The feeding of the alpacas on the TUCAYTA farm is mainly based on natural pastures of Andean high plateau with low nutritional levels. However, in this farm supplies of balanced feed and mineral salts are provided. Therefore, the average fineness obtained in our studies does not suggest if the result is due to nutritional deficiency (hunger low diameter or finesse of hunger), or is genetic in nature. There is, of course, the possibility of ruling out the average fineness due to nutritional deficiencies. Previous studies indicate that there are no differences in fineness between animals from high areas (>2,500 masl) and low zones (<2,500 masl), since lowland meadows constitute pastures of good quality and they are also supplemented with balanced foods . Likewise, the southern Ecuadorian region, characterized as a livestock area, is made up of abundant natural pastures and improved pastures . However, to determine the nutritional influence, new studies could be proposed, increasing nutritional levels in different categories of alpacas, such as breeders, pregnant mothers, pregnant mothers with young, juvenile males and females, and determine if fiber quality is modified. On the other hand, through a test of progeny, heritability, molecular techniques and other factors that determine a genetic improvement in fiber, a better understanding of fiber quality is possible.

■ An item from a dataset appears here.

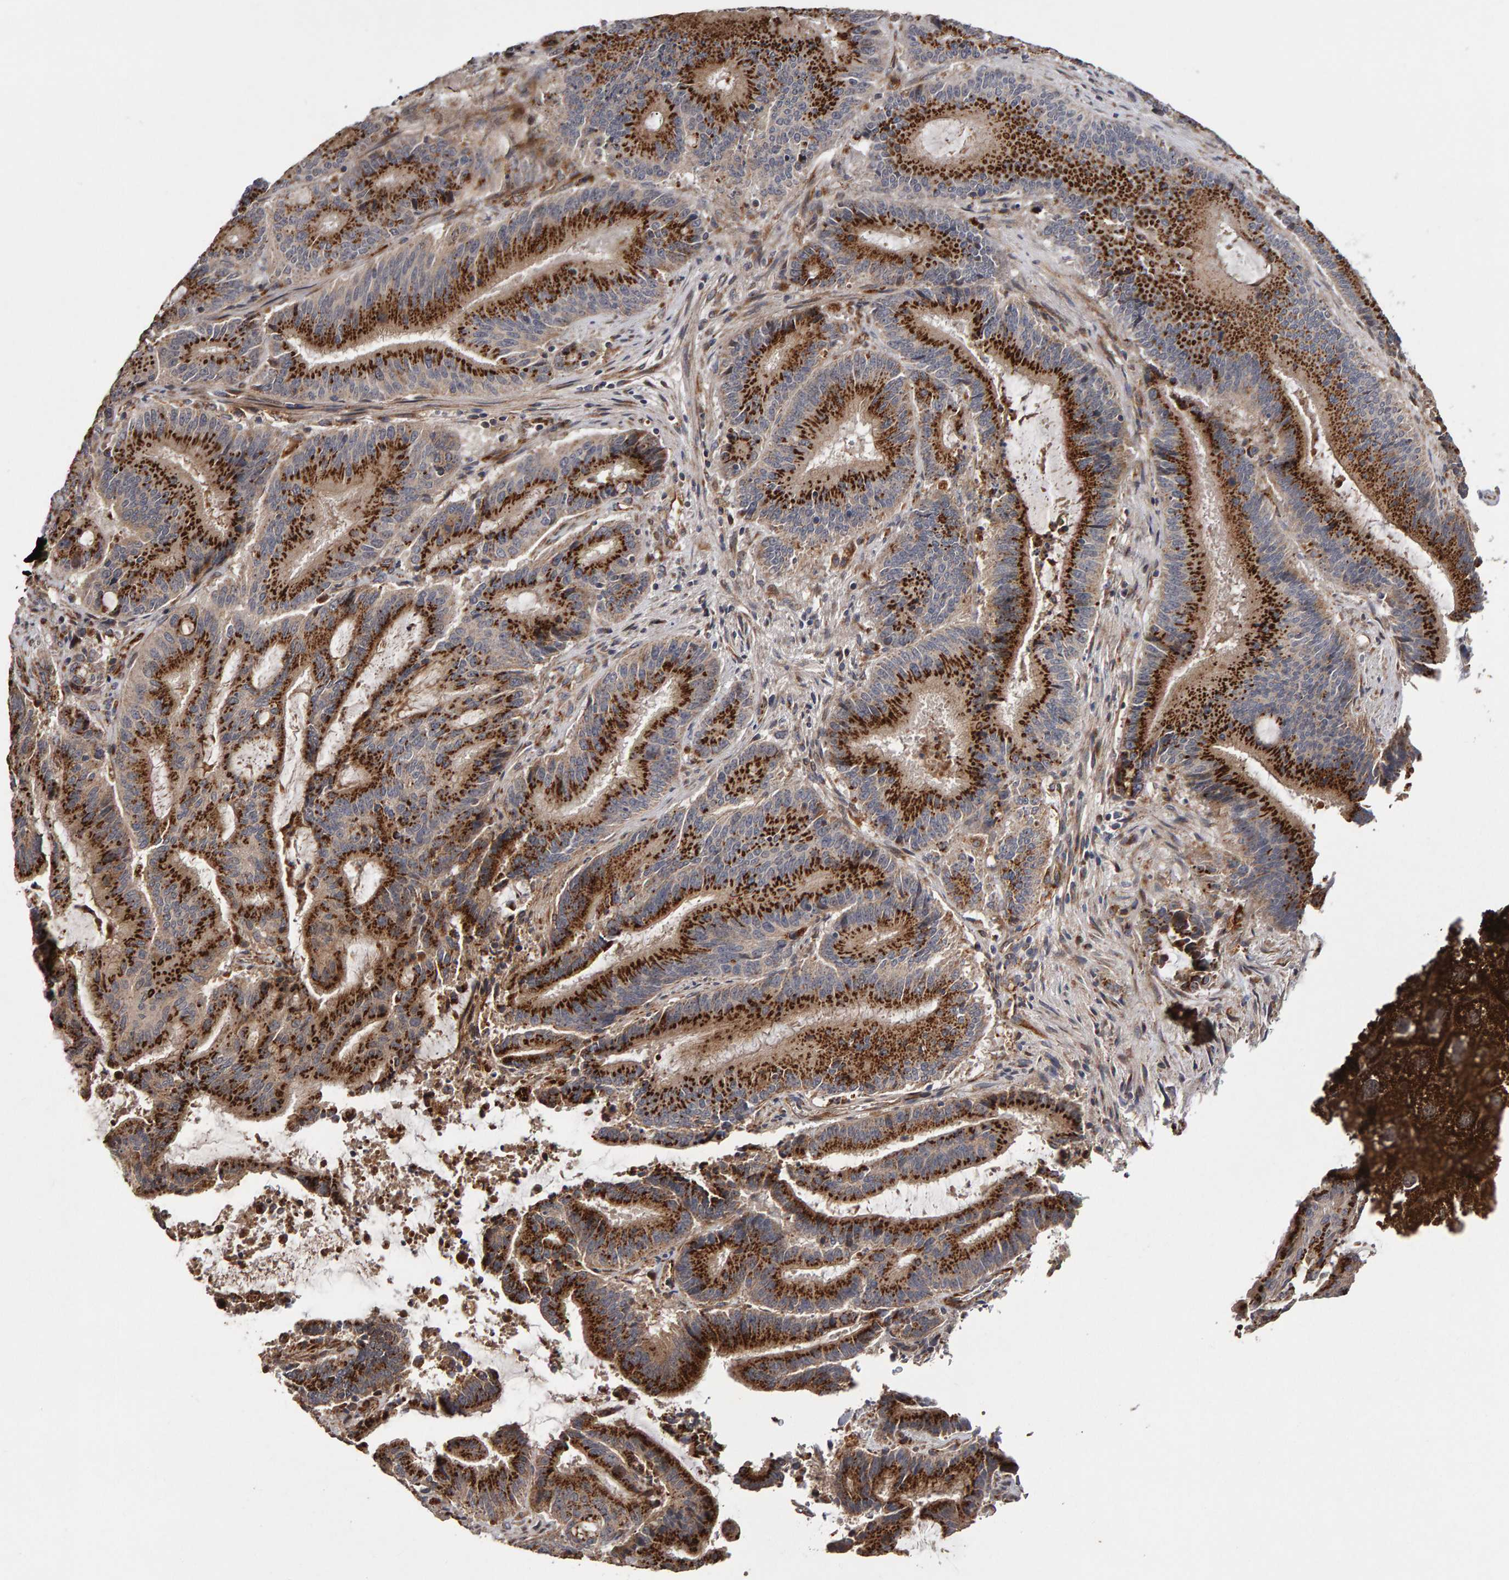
{"staining": {"intensity": "strong", "quantity": ">75%", "location": "cytoplasmic/membranous"}, "tissue": "liver cancer", "cell_type": "Tumor cells", "image_type": "cancer", "snomed": [{"axis": "morphology", "description": "Normal tissue, NOS"}, {"axis": "morphology", "description": "Cholangiocarcinoma"}, {"axis": "topography", "description": "Liver"}, {"axis": "topography", "description": "Peripheral nerve tissue"}], "caption": "Human cholangiocarcinoma (liver) stained with a brown dye demonstrates strong cytoplasmic/membranous positive positivity in approximately >75% of tumor cells.", "gene": "CANT1", "patient": {"sex": "female", "age": 73}}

According to obtained results, it is demonstrated that the age, the location of the fiber by corporal region and color of fleece, influence directly the diameter, average fiber length, and comfort factor, which are parameters of great importance in the valuation of fiber quality, also, determinants of the market price.
The most important variable is the diameter of the fiber, since diameter is the one that determines the value of the same and the obtained results allow us to typify it as of excellent quality for textile use.